● Task description: Retype the lines starting at the one containing "и печелившо решение" and ending at the one containing "Показване на единствения резултат", keeping every character as it appears in the records.

++++ Provided records ++++

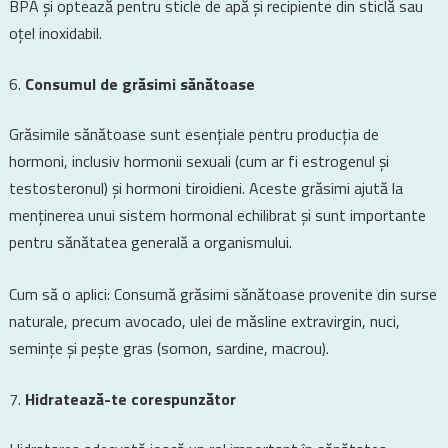
BPA și optează pentru sticle de apă și recipiente din sticlă sau
oțel inoxidabil.
Consumul de grăsimi sănătoase
Grăsimile sănătoase sunt esențiale pentru producția de
hormoni, inclusiv hormonii sexuali (cum ar fi estrogenul și
testosteronul) și hormoni tiroidieni. Aceste grăsimi ajută la
menținerea unui sistem hormonal echilibrat și sunt importante
pentru sănătatea generală a organismului.
Cum să o aplici: Consumă grăsimi sănătoase provenite din surse
naturale, precum avocado, ulei de măsline extravirgin, nuci,
semințe și pește gras (somon, sardine, macrou).
Hidratează-te corespunzător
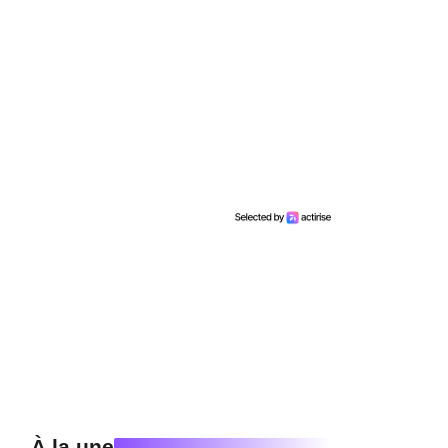
À la une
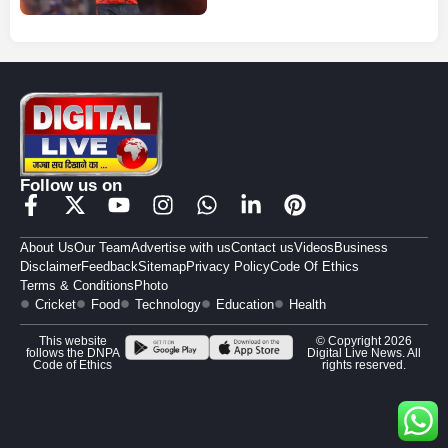
Follow us on
About Us
Our Team
Advertise with us
Contact us
Videos
Business
Disclaimer
Feedback
Sitemap
Privacy Policy
Code Of Ethics
Terms & Conditions
Photo
Cricket
Food
Technology
Education
Health
This website
© Copyright 2026
follows the DNPA
Digital Live News. All
Code of Ethics
rights reserved.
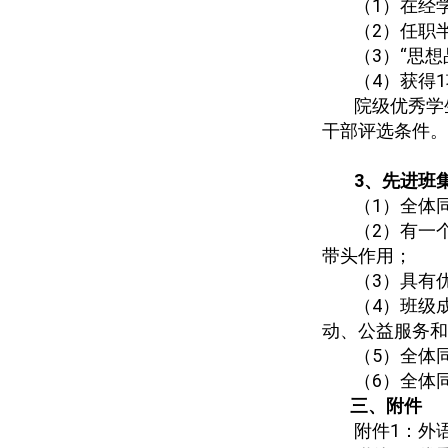
（
1
）在经
（
2
）任职
（
3
）“思想
（
4
）获得
1
院级优秀学
干部评选条件。
3
、先进班
（
1
）全体
（
2
）有一
带头作用；
（
3
）具有
（
4
）班级
动、公益服务和
（
5
）全体
（
6
）全体
三、附件
附件
1
：外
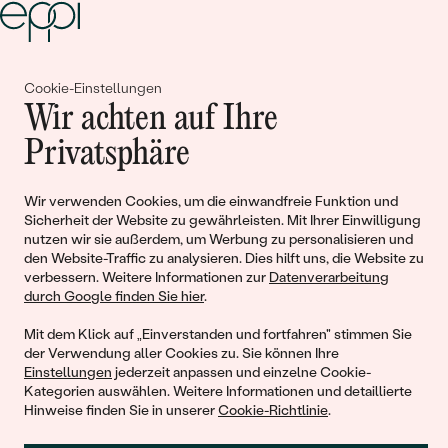
Gemeinsam erschaffen wir
Cookie-Einstellungen
Wir achten auf Ihre
Geschichten von Schönheit und
Privatsphäre
Liebe
Wir verwenden Cookies, um die einwandfreie Funktion und
Sicherheit der Website zu gewährleisten. Mit Ihrer Einwilligung
Begleiten Sie uns!
nutzen wir sie außerdem, um Werbung zu personalisieren und
den Website-Traffic zu analysieren. Dies hilft uns, die Website zu
verbessern. Weitere Informationen zur
Datenverarbeitung
durch Google finden Sie hier
.
Mit dem Klick auf „Einverstanden und fortfahren" stimmen Sie
der Verwendung aller Cookies zu. Sie können Ihre
Einstellungen
jederzeit anpassen und einzelne Cookie-
Kategorien auswählen. Weitere Informationen und detaillierte
Hinweise finden Sie in unserer
Cookie-Richtlinie
.
© 2011 - 2026, Eppi.de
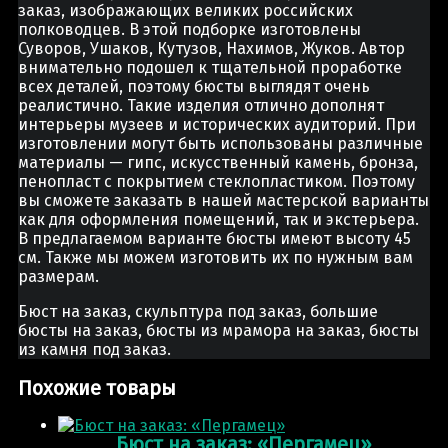
заказ, изображающих великих российских
полководцев. В этой подборке изготовлены
Суворов, Ушаков, Кутузов, Нахимов, Жуков. Автор
внимательно подошел к тщательной проработке
всех деталей, поэтому бюсты выглядят очень
реалистично. Такие изделия отлично дополнят
интерьеры музеев и исторических аудиторий. При
изготовлении могут быть использованы различные
материалы — гипс, искусственный камень, бронза,
пенопласт с покрытием стеклопластиком. Поэтому
вы сможете заказать в нашей мастерской варианты
как для оформления помещений, так и экстерьера.
В предлагаемом варианте бюсты имеют высоту 45
см. Также мы можем изготовить их по нужным вам
размерам.
Бюст на заказ, скульптура под заказ, большие
бюсты на заказ, бюсты из мрамора на заказ, бюсты
из камня под заказ.
Похожие товары
Бюст на заказ: «Пергамец»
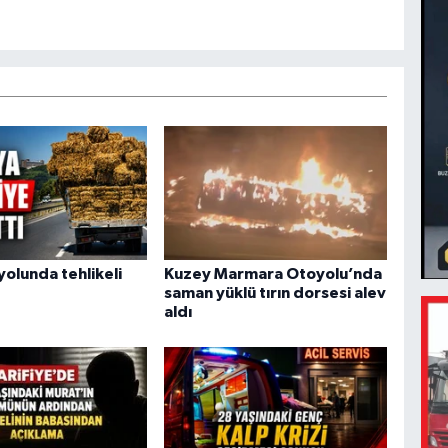
yolunda tehlikeli
Kuzey Marmara Otoyolu’nda
saman yüklü tırın dorsesi alev
aldı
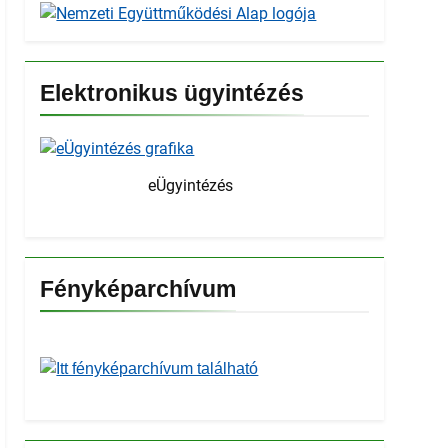
Elektronikus ügyintézés
eÜgyintézés
Fényképarchívum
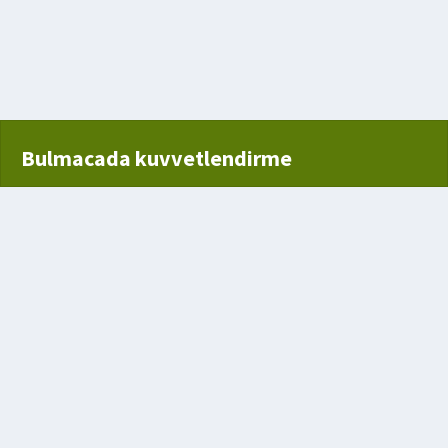
Bulmacada kuvvetlendirme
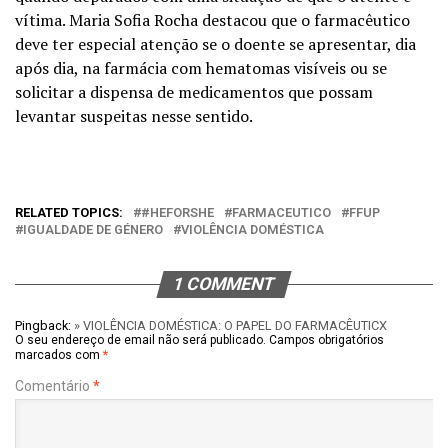
vítima. Maria Sofia Rocha destacou que o farmacêutico
deve ter especial atenção se o doente se apresentar, dia
após dia, na farmácia com hematomas visíveis ou se
solicitar a dispensa de medicamentos que possam
levantar suspeitas nesse sentido.
RELATED TOPICS:
#HEFORSHE
FARMACEUTICO
FFUP
IGUALDADE DE GÉNERO
VIOLÊNCIA DOMÉSTICA
1 COMMENT
Pingback:
» VIOLÊNCIA DOMÉSTICA: O PAPEL DO FARMACÊUTICX
O seu endereço de email não será publicado.
Campos obrigatórios
marcados com
*
Comentário
*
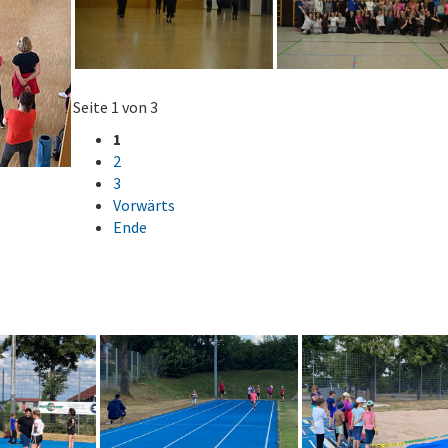
Seite 1 von 3
1
2
3
Vorwärts
Ende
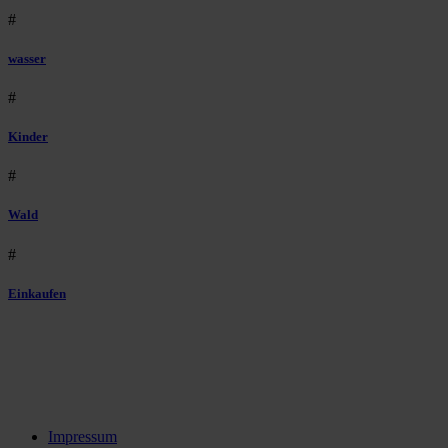
#
wasser
#
Kinder
#
Wald
#
Einkaufen
Impressum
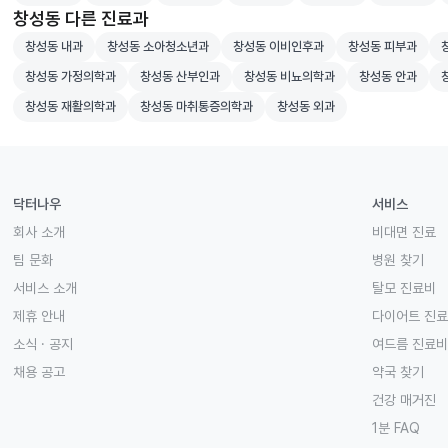
창성동 다른 진료과
창성동 내과 병원 검색
창성동 소아청소년과 병원 검색
창성동 이비인후과 병원 검색
창성동 피부과 병
창
창성동 내과
창성동 소아청소년과
창성동 이비인후과
창성동 피부과
창성동 가정의학과 병원 검색
창성동 산부인과 병원 검색
창성동 비뇨의학과 병원 검색
창성동 안과 병
창
창성동 가정의학과
창성동 산부인과
창성동 비뇨의학과
창성동 안과
창성동 재활의학과 병원 검색
창성동 마취통증의학과 병원 검색
창성동 외과 병원 검색
창성동 재활의학과
창성동 마취통증의학과
창성동 외과
닥터나우
서비스
회사 소개
비대면 진료
팀 문화
병원 찾기
서비스 소개
탈모 진료비
제휴 안내
다이어트 진
소식 · 공지
여드름 진료비
채용 공고
약국 찾기
건강 매거진
1분 FAQ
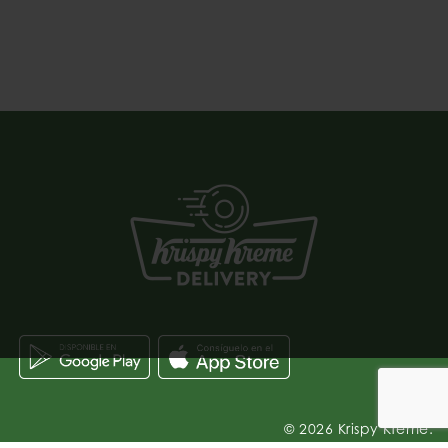
© 2026 Krispy Kreme.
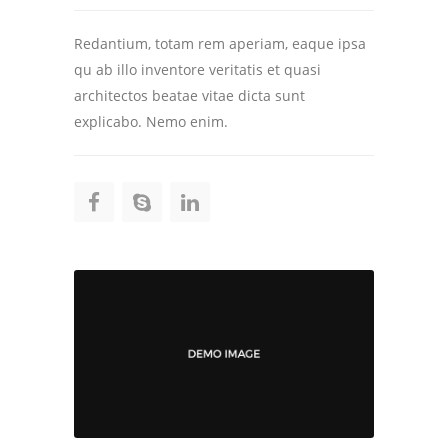
Redantium, totam rem aperiam, eaque ipsa
qu ab illo inventore veritatis et quasi
architectos beatae vitae dicta sunt
explicabo. Nemo enim.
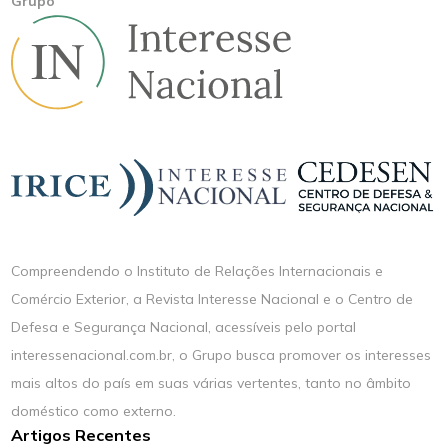
Grupo
Compreendendo o Instituto de Relações Internacionais e
Comércio Exterior, a Revista Interesse Nacional e o Centro de
Defesa e Segurança Nacional, acessíveis pelo portal
interessenacional.com.br, o Grupo busca promover os interesses
mais altos do país em suas várias vertentes, tanto no âmbito
doméstico como externo.
Artigos Recentes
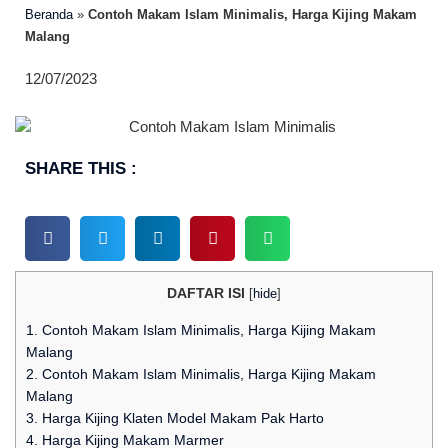
Beranda
»
Contoh Makam Islam Minimalis, Harga Kijing Makam
Malang
12/07/2023
SHARE THIS :
DAFTAR ISI
[
hide
]
1.
Contoh Makam Islam Minimalis, Harga Kijing Makam
Malang
2.
Contoh Makam Islam Minimalis, Harga Kijing Makam
Malang
3.
Harga Kijing Klaten Model Makam Pak Harto
4.
Harga Kijing Makam Marmer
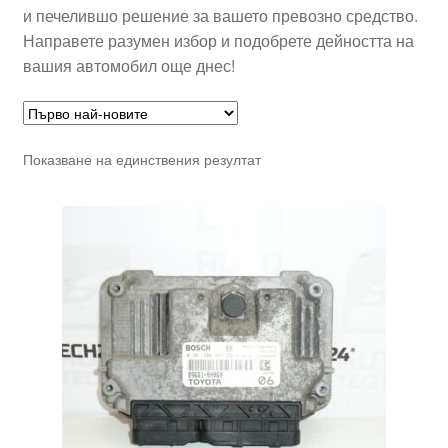
и печелившо решение за вашето превозно средство.
Направете разумен избор и подобрете дейността на
вашия автомобил още днес!
Показване на единствения резултат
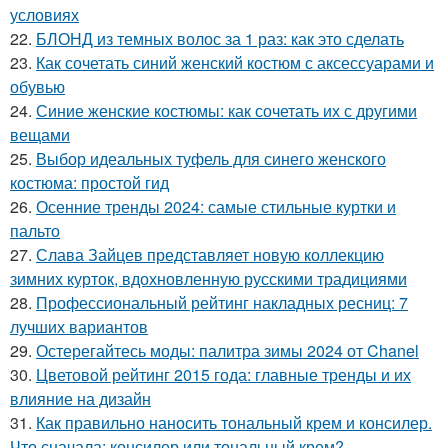
условиях
22.
БЛОНД из темных волос за 1 раз: как это сделать
23.
Как сочетать синий женский костюм с аксессуарами и
обувью
24.
Синие женские костюмы: как сочетать их с другими
вещами
25.
Выбор идеальных туфель для синего женского
костюма: простой гид
26.
Осенние тренды 2024: самые стильные куртки и
пальто
27.
Слава Зайцев представляет новую коллекцию
зимних курток, вдохновленную русскими традициями
28.
Профессиональный рейтинг накладных ресниц: 7
лучших вариантов
29.
Остерегайтесь моды: палитра зимы 2024 от Chanel
30.
Цветовой рейтинг 2015 года: главные тренды и их
влияние на дизайн
31.
Как правильно наносить тональный крем и консилер.
Что сначала: консилер или тональный крем?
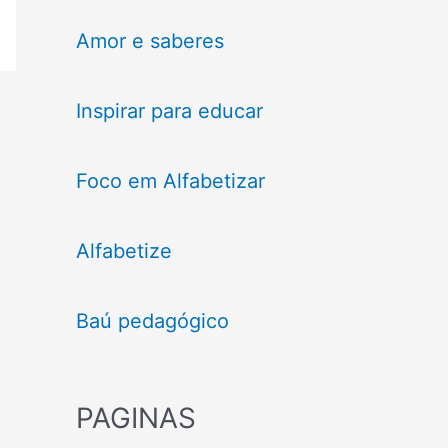
Amor e saberes
Inspirar para educar
Foco em Alfabetizar
Alfabetize
Baú pedagógico
PAGINAS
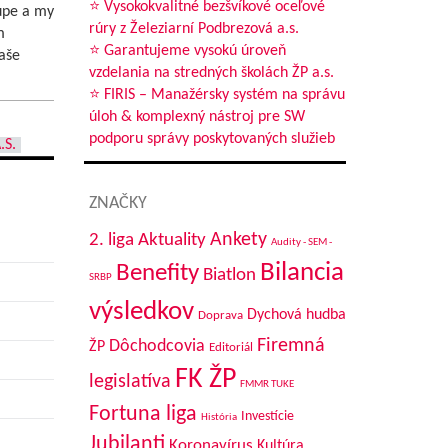
⭐ Vysokokvalitné bezšvíkové oceľové
upe a my
rúry z Železiarní Podbrezová a.s.
m
⭐ Garantujeme vysokú úroveň
aše
vzdelania na stredných školách ŽP a.s.
⭐ FIRIS – Manažérsky systém na správu
úloh & komplexný nástroj pre SW
podporu správy poskytovaných služieb
.S.
ZNAČKY
Aktuality
Ankety
2. liga
Audity - SEM -
Bilancia
Benefity
Biatlon
SRBP
výsledkov
Dychová hudba
Doprava
Firemná
Dôchodcovia
ŽP
Editoriál
FK ŽP
legislatíva
FMMR TUKE
Fortuna liga
Investície
História
Jubilanti
Koronavírus
Kultúra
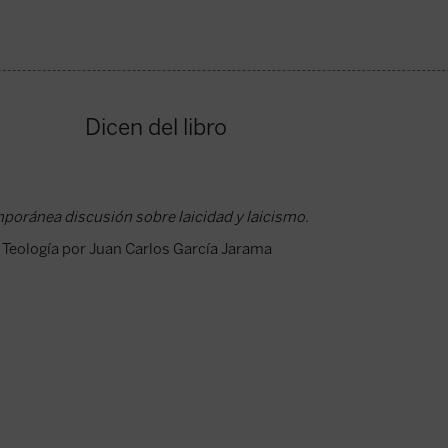
Dicen del libro
mporánea discusión sobre laicidad y laicismo.
 Teología por Juan Carlos García Jarama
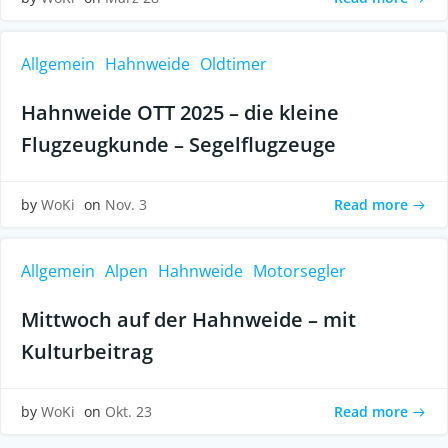
Allgemein
Hahnweide
Oldtimer
Hahnweide OTT 2025 – die kleine
Flugzeugkunde – Segelflugzeuge
Read more
by
WoKi
on
Nov. 3
Allgemein
Alpen
Hahnweide
Motorsegler
Mittwoch auf der Hahnweide – mit
Kulturbeitrag
Read more
by
WoKi
on
Okt. 23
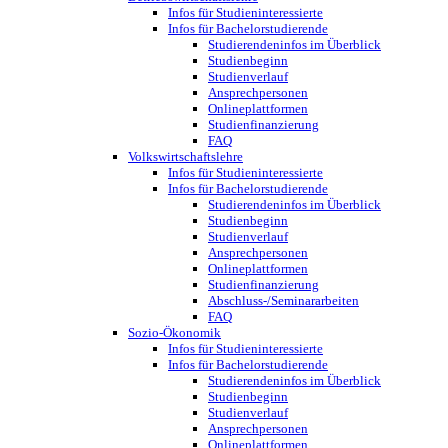
Infos für Studieninteressierte
Infos für Bachelorstudierende
Studierendeninfos im Überblick
Studienbeginn
Studienverlauf
Ansprechpersonen
Onlineplattformen
Studienfinanzierung
FAQ
Volkswirtschaftslehre
Infos für Studieninteressierte
Infos für Bachelorstudierende
Studierendeninfos im Überblick
Studienbeginn
Studienverlauf
Ansprechpersonen
Onlineplattformen
Studienfinanzierung
Abschluss-/Seminararbeiten
FAQ
Sozio-Ökonomik
Infos für Studieninteressierte
Infos für Bachelorstudierende
Studierendeninfos im Überblick
Studienbeginn
Studienverlauf
Ansprechpersonen
Onlineplattformen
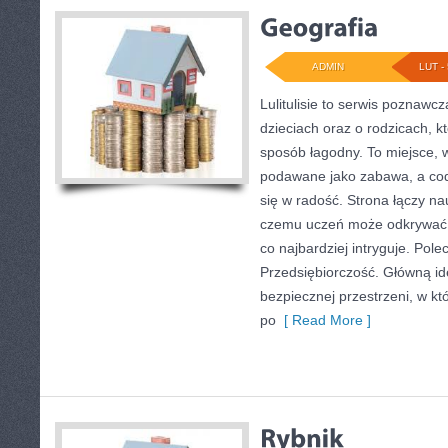
ADMIN
LUT - 
Lulitulisie to serwis poznawc
dzieciach oraz o rodzicach, k
sposób łagodny. To miejsce, 
podawane jako zabawa, a cod
się w radość. Strona łączy na
czemu uczeń może odkrywać ró
co najbardziej intryguje. Pol
Przedsiębiorczość. Główną id
bezpiecznej przestrzeni, w kt
po
[ Read More ]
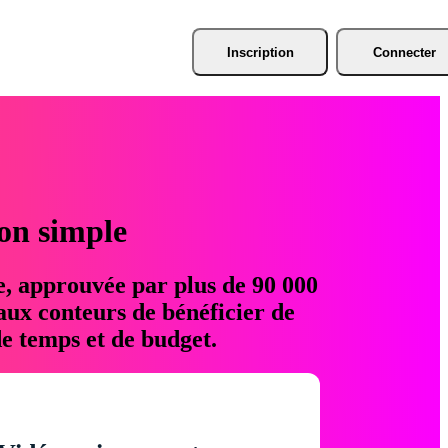
Inscription
Connecter
ion simple
e, approuvée par plus de 90 000
aux conteurs de bénéficier de
e temps et de budget.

++++

● Written answer:
и печелившо решение за вашето превозно средство.
Направете разумен избор и подобрете дейността на
вашия автомобил още днес!
Показване на единствения резултат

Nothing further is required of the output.